Due to the unpredictable complexity of searches conducted using wildcards or boolean operators, it is assumed that they are not used in queries for measuring RDDS availability and query RTT. Also, the service levels for these two metrics are only guaranteed for queries returning a maximum of 10 results.
3. Zone File Access
CORE will enter into standardised agreement with Internet users seeking access to .ART zone file data by following the procedures laid out in Specification 2, Section 2. For this purpose, the SRS prepares a .ART zone data file compliant with the specified File Format Standard, which is made available at the ICANN-specified and managed URL (i.e. ftp:⁄⁄ART.zda.icann.org). Through facilitation of the CZDA provider, users presenting sufficient credentials will be granted access to this data. Full cooperation and assistance will be provided to ICANN and the CZDA provider in this context.
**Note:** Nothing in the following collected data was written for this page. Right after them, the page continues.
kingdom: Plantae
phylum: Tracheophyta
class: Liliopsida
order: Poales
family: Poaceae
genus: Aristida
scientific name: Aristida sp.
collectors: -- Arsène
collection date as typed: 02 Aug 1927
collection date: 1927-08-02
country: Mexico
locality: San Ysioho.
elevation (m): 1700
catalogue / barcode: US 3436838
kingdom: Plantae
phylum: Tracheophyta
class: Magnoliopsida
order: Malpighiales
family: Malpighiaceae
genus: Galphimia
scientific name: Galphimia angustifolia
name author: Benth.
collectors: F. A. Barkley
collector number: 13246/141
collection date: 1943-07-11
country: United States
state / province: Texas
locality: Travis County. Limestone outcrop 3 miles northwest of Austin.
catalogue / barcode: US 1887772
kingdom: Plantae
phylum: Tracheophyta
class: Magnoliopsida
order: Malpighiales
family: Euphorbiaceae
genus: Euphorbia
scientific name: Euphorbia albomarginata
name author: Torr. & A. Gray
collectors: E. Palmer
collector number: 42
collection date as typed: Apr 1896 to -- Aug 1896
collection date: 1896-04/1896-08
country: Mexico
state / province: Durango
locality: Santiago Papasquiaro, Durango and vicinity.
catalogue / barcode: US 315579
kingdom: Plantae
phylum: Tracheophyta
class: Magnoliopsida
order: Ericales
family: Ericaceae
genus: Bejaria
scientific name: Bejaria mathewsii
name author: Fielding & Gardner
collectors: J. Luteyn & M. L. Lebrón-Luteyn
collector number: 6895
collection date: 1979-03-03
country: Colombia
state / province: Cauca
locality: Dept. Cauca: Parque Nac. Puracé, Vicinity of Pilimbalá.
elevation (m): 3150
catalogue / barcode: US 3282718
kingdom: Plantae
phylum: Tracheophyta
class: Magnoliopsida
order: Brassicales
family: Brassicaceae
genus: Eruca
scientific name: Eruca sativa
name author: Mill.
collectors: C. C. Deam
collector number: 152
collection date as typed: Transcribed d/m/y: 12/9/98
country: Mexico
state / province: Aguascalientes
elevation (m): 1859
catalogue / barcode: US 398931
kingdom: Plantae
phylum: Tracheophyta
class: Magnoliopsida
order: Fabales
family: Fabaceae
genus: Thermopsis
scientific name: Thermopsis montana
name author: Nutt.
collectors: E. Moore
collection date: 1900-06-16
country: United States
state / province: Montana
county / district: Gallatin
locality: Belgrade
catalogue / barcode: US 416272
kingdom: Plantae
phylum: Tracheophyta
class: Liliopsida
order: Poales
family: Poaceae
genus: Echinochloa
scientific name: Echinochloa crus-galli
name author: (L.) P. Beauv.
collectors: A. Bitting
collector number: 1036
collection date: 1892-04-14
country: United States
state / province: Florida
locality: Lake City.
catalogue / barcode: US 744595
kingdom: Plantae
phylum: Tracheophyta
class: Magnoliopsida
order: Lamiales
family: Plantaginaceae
In addition, bulk access to the zone files for .ART will also be provided to ICANN or its designee, as well as to the Emergency Operators on a continuous basis.
4. Bulk Registration Data Access
As described in the answer to question 38 (Data Escrow), the Escrow module of the CORE Registration System is capable of creating files containing Thin Registration Data, as well as Thick Registration Data restricted to the domain names of a single registrar. Using this facility, CORE will grant ICANN periodic access to Thin Registration Data, as well as exceptional access to a failing registrarʹs Thick Registration Data, in a format and on a schedule fully compliant with Specification 2, Section 3.
5. Experience in providing ICANN-compliant Whois services
CORE has been operating Shared Registry Systems (SRS) since 1997, which all require a connected port 43 Whois server. In its role as the registry backend operator for .cat and .museum, CORE has continuously provided (and still provides) reliable Whois services for these registries, being in full compliance with RFC 3912 and ICANN registry agreements.
The experience gathered from these previous Whois related activities enables CORE to develop and operate a Whois subsystem for the .ART Registry that is fully compliant with all ICANN requirements.
6. Resourcing Plans
The CORE Registration System already supports the Whois services as described above at the time of writing. Since the system is designed to be highly configurable, the realisation of different privacy policies merely requires changing the respective settings within the system configuration.
This means that no development resources will be needed for the Whois service during the initial setup of the system. However, the staff on duty at CORE will need to define the related policies and configure the system accordingly.
6.1 Initial implementation
For the initial setup, the following resources are allotted:
* Registry Policy Officer: finalising policies, creating documentation: 1.5 man days
* System Administrator: configuring system for policies: 4 man hours
* First Level Support: training: 2 man hours per person
6.2 Ongoing maintenance
For the ongoing system maintenance, the following resources are allotted:
* System Administrator: system maintenance: 0.5 man days per month
* First Level Support: support: 6 man hours per month
* Second Level Support: access authorisation: 5 man hours per month
Employees already working for CORE Internet Council of Registrars will be handling these tasks. The numbers above were determined by averaging the effort required for comparable tasks conducted by CORE in the past over the course of 12 months.